Perut Syaqira berbunyi, dan ia baru teringat jika ia belum makan siang. Ia pun membuka tasnya untuk mengambil makan siangnya, tapi ia terkejut karena kotak bekalnya telah kosong.

"Livi, sini lo!" perintah Syaqira

"Ada apa Sya?" tanya Livia dengan malas dan berdiri di depan kubikel Syaqira.

"Lo ambil makan siang gue lagi? Emangnya berapa sih gaji lo sampai lo gak kebeli makan siang?" tanya Syaqira kesal. Memang sih sejak kuliah dulu mereka sudah terbiasa dengan hal-hal seperti itu.

"Lo nanyain gaji gue, apa lo mau bilang sama pak CEO untuk naikin gaji gue?" Livia malah bertanya dan membuat Syaqira mengerutkan keningnya heran.

"Ngomong apa sih lo?" tanya Syaqira

"Cielahh yang udah makan siang dengan CEO nya. Hahaha" ucap Livia sambil tertawa lebar dan menarik beberapa karyawan di sekitar mereka.
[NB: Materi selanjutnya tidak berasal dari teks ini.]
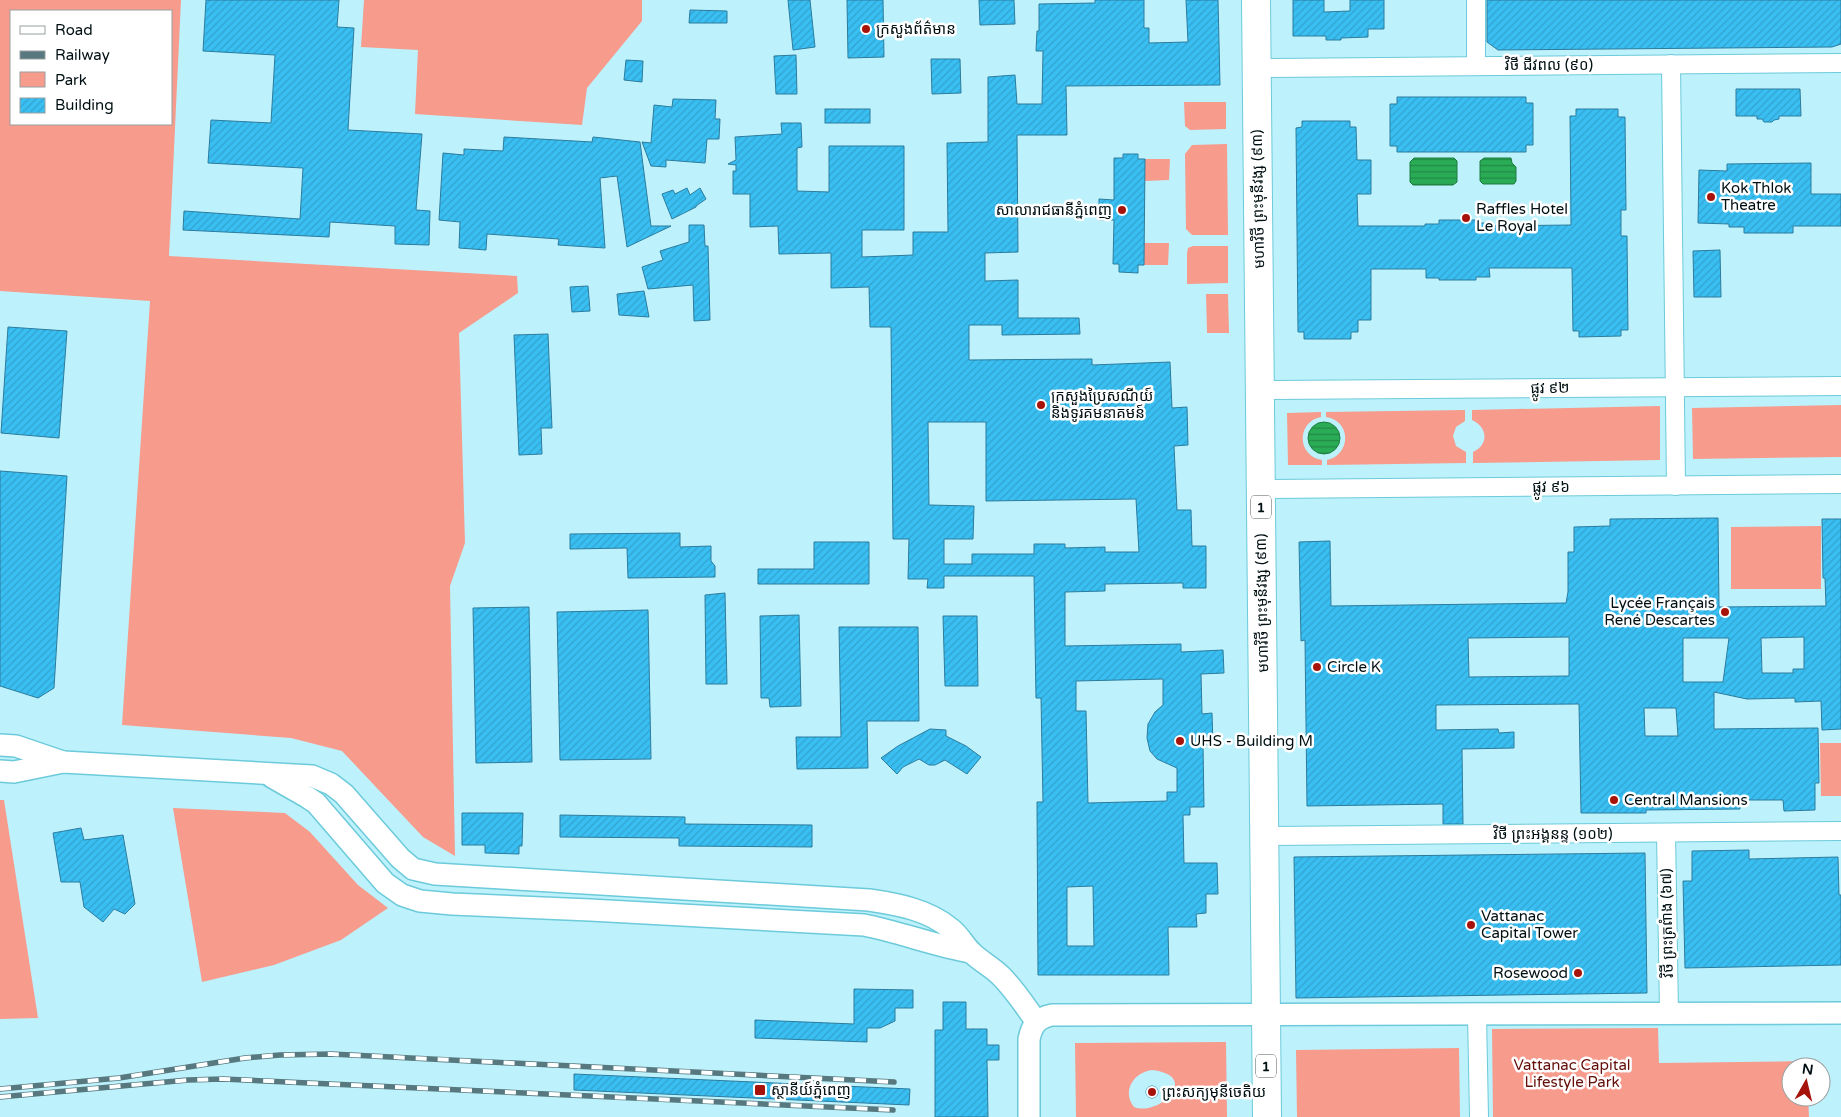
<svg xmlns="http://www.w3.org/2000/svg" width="1841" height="1117" font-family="'Varela Round','Noto Sans Khmer',sans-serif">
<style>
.green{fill:#f79b8d;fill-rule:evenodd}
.water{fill:url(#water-rules);stroke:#1d7d41}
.building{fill:url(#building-hatch);stroke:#2b7c9e;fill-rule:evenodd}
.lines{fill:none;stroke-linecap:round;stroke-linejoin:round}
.minor-casing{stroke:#6ccada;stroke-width:20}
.tertiary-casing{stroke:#6ccada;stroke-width:24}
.trunk-casing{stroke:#6ccada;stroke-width:30}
.minor{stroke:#fff;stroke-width:18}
.tertiary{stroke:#fff;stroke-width:21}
.trunk{stroke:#fff;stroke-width:28}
.rail-casing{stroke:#57787e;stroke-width:5.5}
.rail{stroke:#fff;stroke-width:4;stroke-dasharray:11;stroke-linecap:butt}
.poi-dot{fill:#a6130a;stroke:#fff;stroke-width:2}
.labels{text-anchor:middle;stroke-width:5;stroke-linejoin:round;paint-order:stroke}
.shield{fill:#fff;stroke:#4c5759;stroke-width:1}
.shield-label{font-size:14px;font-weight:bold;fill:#000f12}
.poi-label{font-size:15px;fill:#000f12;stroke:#fff;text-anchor:start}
.street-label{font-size:15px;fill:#000f12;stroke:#fff}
.park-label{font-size:15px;fill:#640f09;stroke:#fff}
</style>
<defs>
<pattern id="water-rules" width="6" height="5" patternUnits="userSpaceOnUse" patternTransform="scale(1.25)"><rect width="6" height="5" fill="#29ac55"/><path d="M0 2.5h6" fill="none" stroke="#218a45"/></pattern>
<pattern id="building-hatch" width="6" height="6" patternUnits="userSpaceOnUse" patternTransform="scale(1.25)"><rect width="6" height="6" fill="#3abff3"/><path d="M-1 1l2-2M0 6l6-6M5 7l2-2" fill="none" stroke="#31a3cf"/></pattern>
</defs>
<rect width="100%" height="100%" fill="#bdf2fc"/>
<g class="green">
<path d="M0,0H181L169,256L517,276L518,293L459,333L465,543L450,586L455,856L423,837L342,751L291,738L122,725L150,301L0,291ZM11,11H171V124H11Z"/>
<polygon points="364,0 642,0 642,21 587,88 582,125 415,114 418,50 361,47"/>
<polygon points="1184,102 1226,102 1226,129 1190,130 1185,126"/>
<polygon points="1227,144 1228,235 1192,235 1186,229 1185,154 1192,145"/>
<polygon points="1145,159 1170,159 1169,180 1145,181"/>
<polygon points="1144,243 1169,243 1168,265 1144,265"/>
<polygon points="1193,246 1228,246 1228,283 1187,284 1187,253 1188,248"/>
<polygon points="1206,294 1228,294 1229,333 1207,333"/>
<polygon points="1841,405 1841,457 1693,459 1692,408"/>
<path d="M1660,406V460L1473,463V452C1489,445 1488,427 1472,420V410Z"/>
<path d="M1465,410V421L1456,427L1453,436L1456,446L1466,452V463L1327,465V460C1351,455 1352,421 1326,417V412Z"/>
<path d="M1321,412V417C1296,422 1297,456 1322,460V465H1288L1287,413Z"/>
<polygon points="1821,526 1821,589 1731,589 1731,527"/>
<polygon points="1820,743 1841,743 1841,796 1821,796"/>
<polygon points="0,800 4,800 38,1018 0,1019"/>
<polygon points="173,808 285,813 310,832 358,885 388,908 341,940 274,965 202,982"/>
<polygon points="1658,1028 1659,1063 1808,1061 1808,1067 1791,1067 1791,1097 1808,1097 1809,1117 1493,1117 1492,1029"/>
<path d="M1226,1042L1227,1117H1076L1075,1043ZM1152,1070C1202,1076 1159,1117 1134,1107C1121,1090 1135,1072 1152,1070Z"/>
<polygon points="1459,1048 1460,1117 1297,1117 1296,1050"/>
</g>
<g class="water">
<polygon points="1414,158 1454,158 1457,161 1457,182 1453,185 1413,185 1410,182 1410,162"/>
<polygon points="1484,158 1511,158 1512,163 1516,167 1516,181 1514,184 1483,184 1480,181 1480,161"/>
<circle cx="1324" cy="438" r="16"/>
</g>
<g class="building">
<polygon points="206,0 339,0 337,27 354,28 348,130 422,134 416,210 430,211 429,245 395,244 395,226 330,222 329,237 183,230 184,211 300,219 303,168 208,163 211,120 271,123 275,55 203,51"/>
<polygon points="788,0 810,0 815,47 793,50"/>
<polygon points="847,0 883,0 884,57 848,58"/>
<polygon points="979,0 1014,0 1015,24 980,25"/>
<path d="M1095,0H1144V28H1149V43L1188,42L1186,0H1218L1220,85L1066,86L1067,135H1017L1018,252L985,253V281L1018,280V318H1079L1080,334L1002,335V325H969V360L1092,359V365L1170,362L1172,408L1187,407L1188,445L1174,446L1177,510H1191L1192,546H1206V588H1183V583L1105,584V591L1065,592V646L1181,644V652L1223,650L1224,673L1201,674L1202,714L1212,713L1213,745H1203L1204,807H1190V815H1183L1184,863H1217L1218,894H1206V913L1196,914L1197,927H1168L1169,975H1038L1037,802H1043L1041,698H1036L1034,576H944V588H927L928,579H908L909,539H893L891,327H870L869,287L831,288V253L779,254L778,226L750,227V194H733V171H736V165L728,164L736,160L735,137L782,134L781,123H801L802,147L797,148V191L829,192V146H904V230H862V257L913,255V232H948L947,143L988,142V77L1015,75L1017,104H1042L1043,51H1036L1037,31H1039V4L1095,3ZM928,422H986V501L1136,499L1139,552H1105V547L1065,548V544H1034V554H972V564H944V539H973L974,506L929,505ZM1163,679V705L1155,712L1148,724L1147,738L1150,751L1157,759L1177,768V792H1167V801L1088,803L1086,711H1076V681ZM1093,886L1094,946H1067V887Z"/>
<polygon points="1293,0 1324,0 1324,12 1350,11 1350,0 1384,0 1384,29 1368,29 1368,37 1341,38 1341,40 1326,40 1326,36 1293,36"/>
<polygon points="1487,0 1841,0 1841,44 1832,47 1498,50 1487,42"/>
<polygon points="690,10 727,11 727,23 689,23"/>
<polygon points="796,55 797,94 776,94 774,56"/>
<polygon points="931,59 960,59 961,93 932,94"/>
<polygon points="626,60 643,61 642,82 624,80"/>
<polygon points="1736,89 1800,89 1801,116 1779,116 1779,119 1774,120 1772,122 1764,122 1762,119 1757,119 1757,116 1736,116"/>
<polygon points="1397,97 1526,97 1526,103 1533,103 1533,145 1526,145 1526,152 1397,152 1397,146 1390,146 1390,104 1397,104"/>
<polygon points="673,99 716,100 715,119 720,119 719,139 707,139 705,163 666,160 666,167 651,166 642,142 651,143 654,105 672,107"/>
<rect x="825" y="109" width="45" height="14"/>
<polygon points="1576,109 1618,109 1618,117 1625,117 1626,210 1621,210 1621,236 1627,236 1628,330 1621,330 1621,336 1579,337 1579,331 1573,331 1572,268 1489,268 1490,277 1476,277 1476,280 1439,280 1439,278 1426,278 1426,269 1371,269 1371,320 1358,320 1358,332 1351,332 1351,339 1304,339 1304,332 1298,332 1296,128 1302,127 1302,121 1350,121 1350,127 1356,127 1357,160 1371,160 1371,194 1357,194 1358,226 1425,226 1425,224 1439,224 1439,220 1476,220 1476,223 1489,223 1489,226 1571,225 1570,116 1576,116"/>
<polygon points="504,137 592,142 593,137 640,142 651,226 671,226 627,247 617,176 600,178 605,248 558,245 559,239 487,234 486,250 459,248 460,222 439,220 443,153 464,155 464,149 503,151"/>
<polygon points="1123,154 1138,154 1138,159 1145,159 1144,265 1138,265 1138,273 1119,272 1119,264 1113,264 1114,220 1099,220 1099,199 1114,200 1114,158 1123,158"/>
<polygon points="1811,163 1811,194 1841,194 1841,226 1793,226 1793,233 1744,233 1744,227 1729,227 1729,224 1698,223 1699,170 1727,171 1727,164"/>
<polygon points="687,188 690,195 700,188 706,199 696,206 696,207 672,219 662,194 673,190 675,194"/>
<polygon points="689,225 704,225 705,246 708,246 710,320 694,321 693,285 648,289 642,267 663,260 660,251 689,242"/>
<polygon points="1720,250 1721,297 1694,297 1693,251"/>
<polygon points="588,286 590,311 572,312 570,287"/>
<polygon points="644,291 649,317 619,315 617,294"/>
<polygon points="8,327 67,331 59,438 1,433"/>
<polygon points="548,334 552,428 541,428 542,454 519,455 514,335"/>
<polygon points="0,471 67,476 54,688 38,698 0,686"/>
<path d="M1718,518L1719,607L1826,606L1825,578H1823L1822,519H1841V729L1822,730L1821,701L1795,702V698L1747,699L1714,692V729L1818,728L1819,783H1815V810L1784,811L1783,800H1739L1740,809L1646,810V813H1581L1579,704L1436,705V730L1498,729L1499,733L1514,732V748L1462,749L1463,824H1443V804L1307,806L1305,640L1301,641L1299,542L1330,541L1331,606L1566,603L1568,592V552H1574V527L1610,526V519ZM1569,637V676L1469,677L1468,638ZM1804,637V669H1793V673H1762L1761,638ZM1683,638H1729L1723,682H1683ZM1644,708H1676L1678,736H1645Z"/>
<polygon points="680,533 680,547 711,546 711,561 715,566 715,577 628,578 627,548 570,549 570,534"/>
<polygon points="814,542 869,542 869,584 758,584 758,569 814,569"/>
<polygon points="725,593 727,684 706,684 705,595"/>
<polygon points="529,607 532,762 476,763 473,608"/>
<polygon points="648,610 651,759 560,760 557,612"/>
<polygon points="799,615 801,706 770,707 769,698 761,698 760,616"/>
<polygon points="943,616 977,616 978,686 945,686"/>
<polygon points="839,627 918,627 919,721 867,721 868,768 797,769 796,737 841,737"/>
<polygon points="930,729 946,730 946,736 966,746 981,757 967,774 945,760 935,765 929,765 919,759 903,767 897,774 881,758 898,746"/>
<polygon points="462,813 523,813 522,846 519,846 519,854 485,853 485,845 462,845"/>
<polygon points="560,815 685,817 685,824 812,825 812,847 679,846 679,838 560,837"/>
<polygon points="81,828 84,840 123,835 135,904 125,914 114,909 103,922 84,907 80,882 61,882 53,833"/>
<polygon points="1749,850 1749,859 1838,857 1839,895 1841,895 1841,965 1685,968 1683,881 1692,881 1692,851"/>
<polygon points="1645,853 1647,993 1296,998 1294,857"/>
<polygon points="854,989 913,990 913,1008 895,1008 895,1021 880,1028 867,1028 867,1042 755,1038 755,1020 854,1024"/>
<polygon points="943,1002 966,1002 966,1029 987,1029 987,1045 999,1045 999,1060 987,1060 988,1117 935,1117 935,1030 943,1030"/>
<polygon points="574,1074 910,1089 909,1105 574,1090"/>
<circle cx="1152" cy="1092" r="6"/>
</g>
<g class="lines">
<g class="minor-casing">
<g id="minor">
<polyline points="1671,64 1676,486"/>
<polyline points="1476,66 1476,0"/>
<polyline points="1257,68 1841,63"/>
<polyline points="1260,390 1841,386"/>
<polyline points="1261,489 1841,484"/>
<polyline points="1666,833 1669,1013"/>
<polyline points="1264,836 1841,831"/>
<polyline points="1477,1014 1479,1117"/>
</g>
</g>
<g class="tertiary-casing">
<g id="tertiary">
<polyline points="0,745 16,746 63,762"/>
<path d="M0,771L14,772L63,762L312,776L331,784L344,794L400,858L413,869L435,874L869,900C897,904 929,910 951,929C959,935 964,945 971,952C980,961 992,967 1001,976C1015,990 1025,1006 1036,1021"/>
<path d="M272,777L307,797L316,803L385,883L402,895L420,901L452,904L590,910L864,925C900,932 935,946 971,952"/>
<path d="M1029,1117V1039C1032,1025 1037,1018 1052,1015L1841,1013"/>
</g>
</g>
<g class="trunk-casing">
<polyline id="trunk" points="1256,0 1267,1117"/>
</g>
<use href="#minor" class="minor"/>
<use href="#tertiary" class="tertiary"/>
<use href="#trunk" class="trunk"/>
<g class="rail-casing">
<g id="rail">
<polyline points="0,1089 119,1078 245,1058 280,1055 331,1054 894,1082"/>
<polyline points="0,1097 188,1080 223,1079 893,1110"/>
</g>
</g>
<use href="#rail" class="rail"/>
</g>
<g class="poi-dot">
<circle cx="866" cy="29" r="5"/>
<circle cx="1711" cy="197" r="5"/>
<circle cx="1122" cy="210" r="5"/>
<circle cx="1466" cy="218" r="5"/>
<circle cx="1041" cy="405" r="5"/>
<circle cx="1725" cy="612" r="5"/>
<circle cx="1317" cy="667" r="5"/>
<circle cx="1180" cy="741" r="5"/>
<circle cx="1614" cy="800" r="5"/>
<circle cx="1471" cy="925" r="5"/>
<circle cx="1578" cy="973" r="5"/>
<rect x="754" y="1084" width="12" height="12" rx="2.5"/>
<circle cx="1152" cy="1092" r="5"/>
</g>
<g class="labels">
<g class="shield">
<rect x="1251" y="495.5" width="20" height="23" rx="4"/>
<rect x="1256" y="1054.5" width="20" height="23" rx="4"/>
</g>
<g class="shield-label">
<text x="1261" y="512">1</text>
<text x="1266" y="1071">1</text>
</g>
<g class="poi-label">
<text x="876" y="34">ក្រសួងព័ត៌មាន</text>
<text x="1721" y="193">Kok Thlok<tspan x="1721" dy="17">Theatre</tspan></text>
<text x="1476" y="214">Raffles Hotel<tspan x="1476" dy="17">Le Royal</tspan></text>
<text x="1112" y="215" text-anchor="end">សាលារាជធានីភ្នំពេញ</text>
<text x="1051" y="401">ក្រសួងប្រៃសណីយ៍<tspan x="1051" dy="17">និងទូរគមនាគមន៍</tspan></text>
<text x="1715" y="608" text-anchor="end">Lycée Français<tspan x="1715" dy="17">René Descartes</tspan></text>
<text x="1327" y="672">Circle K</text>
<text x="1190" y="746">UHS - Building M</text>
<text x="1624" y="805">Central Mansions</text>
<text x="1481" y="921">Vattanac<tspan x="1481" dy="17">Capital Tower</tspan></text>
<text x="1568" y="978" text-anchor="end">Rosewood</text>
<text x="771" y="1095">ស្ថានីយ៍ភ្នំពេញ</text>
<text x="1162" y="1097">ព្រះសក្យមុនីចេតិយ</text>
</g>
<g class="street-label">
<text x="1549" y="70">វិថី ជីវពល (៩០)</text>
<text transform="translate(1258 199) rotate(-91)" y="5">មហាវិថី ព្រះមុនីវង្ស (៩៣)</text>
<text transform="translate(1550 388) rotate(-1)" y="5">ផ្លូវ ៩២</text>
<text x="1551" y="492">ផ្លូវ ៩៦</text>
<text transform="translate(1262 603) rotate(-91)" y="5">មហាវិថី ព្រះមុនីវង្ស (៩៣)</text>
<text x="1553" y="839">វិថី ព្រះអង្គនន្ទ (១០២)</text>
<text transform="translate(1667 923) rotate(-91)" y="5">វិថី ព្រះត្រពំាង (៦៧)</text>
</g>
<g class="park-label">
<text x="1572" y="1070">Vattanac Capital<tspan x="1572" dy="17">Lifestyle Park</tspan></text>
</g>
</g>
<rect x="10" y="10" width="162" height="115" fill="#ffffff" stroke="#999fa0"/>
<rect x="20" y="26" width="25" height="8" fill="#ffffff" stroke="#999fa0"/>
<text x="55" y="35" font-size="15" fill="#000f12">Road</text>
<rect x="20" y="51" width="25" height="8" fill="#57787e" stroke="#999fa0"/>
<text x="55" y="60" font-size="15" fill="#000f12">Railway</text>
<rect x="20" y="72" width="25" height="15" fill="#f79b8d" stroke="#999fa0"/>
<text x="55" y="85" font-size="15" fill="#000f12">Park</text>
<rect x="20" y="98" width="25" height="15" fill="url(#building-hatch)" stroke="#999fa0"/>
<text x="55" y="110" font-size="15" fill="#000f12">Building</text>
<g transform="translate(1806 1082) rotate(8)"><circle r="24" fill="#ffffff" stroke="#999fa0"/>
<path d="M0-4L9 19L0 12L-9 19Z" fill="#a6130a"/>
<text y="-8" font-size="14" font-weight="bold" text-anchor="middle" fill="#000f12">N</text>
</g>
</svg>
"Apaan sih lo, jangan ngawur deh kalau bicara. Dan jangan berisik!" peringat Syaqira

"Gue gak ngawur kok, wong tadi yang bilang tuh CEO nya sendiri."

"Maksud lo?" tanya Syaqira tidak mengerti.

"Tadi waktu lo lagi shalat ia datang kemari dan nyerahin tuh kotak bekal sama gue." Kata Livia sambil menunjuk kotak bekal yang ada di meja syaqira.

"Lah ... kok gue gak lihat kotak itu disana sih?" ucap Syaqira dalam hati bertanya-tanya.

"Hemm ... Sya, tadi gue nanya sama dia apa kalian udah makan siang bareng, dan ia jawab iya. Makannya gue langsung buka tas lo. Dia pun nanya gue mau ngapain, ya gue jawab aja mau makan bekal milik lo, kan lo udah makan sama dia." Penuturan Livia membuat Syaqira tercengang memandang takjub dengan keajaiban sahabatnya itu.

"Makan pala lo botak kali Livi, gue makan cuma sesuap aja. Dan itu bukan makan siang biasa tapi hukuman !!" ujar Livia dengan menekankan kata hukuman karena tidak ingin ada kesalahfahaman.

"Wow ... lo dihukum kaya gitu? Mau dong gue dihukum terus, hahaha" ucap Livia sambil terkikik.

"Udahlah, sana pergi balik lagi kerja!" ucap Syaqira kesal dan Livia hanya mendengkus kembali ke kubikel nya.

Mereka pun kembali bekerja, tapi tiba-tiba bu Calysta muncul dan mengatakan sesuatu.

"Selamat siang semuanya, maaf mengganggu waktunya. Tapi hari ini pak Dane CEO baru kita, mengajak semua staf dari divisi keuangan untuk pergi ke kantin perusahaan dan makan bersama beliau. Saya tidak menerima protes apapun, dan mari kita pergi," ucap bu Calysta membuat semua orang kebingungan.

"Kenapa Khana mengajak divisi keuangan ke kantin setelah makan siang?Dan kenapa kebetulan sekali aku sekarang tengah kelaparan." batin syaqira.

Sekarang mereka, lebih tepatnya para staf divisi keuangan sedang berkumpul di kantin dan bertanya-tanya ada apa dengan CEO mereka yang tiba-tiba mengajak semuanya untuk ke kantin?

"Selamat siang semuanya." Suara bariton itu membuat mereka semua menolehkan kepalanya ke asal suara.

"Saya tahu, kalian semua pasti sedang sibuk karena laporan keuangan akhir bulan. Jadi saya meminta kalian semua untuk ke kantin dan mengisi perut kalian sejenak. Mungkin ini tidak wajar karena baru saja jam makan siang. Akan tetapi saya pikir mungkin saja karena kesibukan, diantara kalian ada yang belum makan. Jadi nikmati waktu ini, dan silahkan makan sepuasnya tanpa memikirkan untuk membayarnya," ucap Dane sambil tersenyum gembira.

"Kadar ketampannanya bertambah ketika sedang tersenyum seperti itu." Batin syaqira.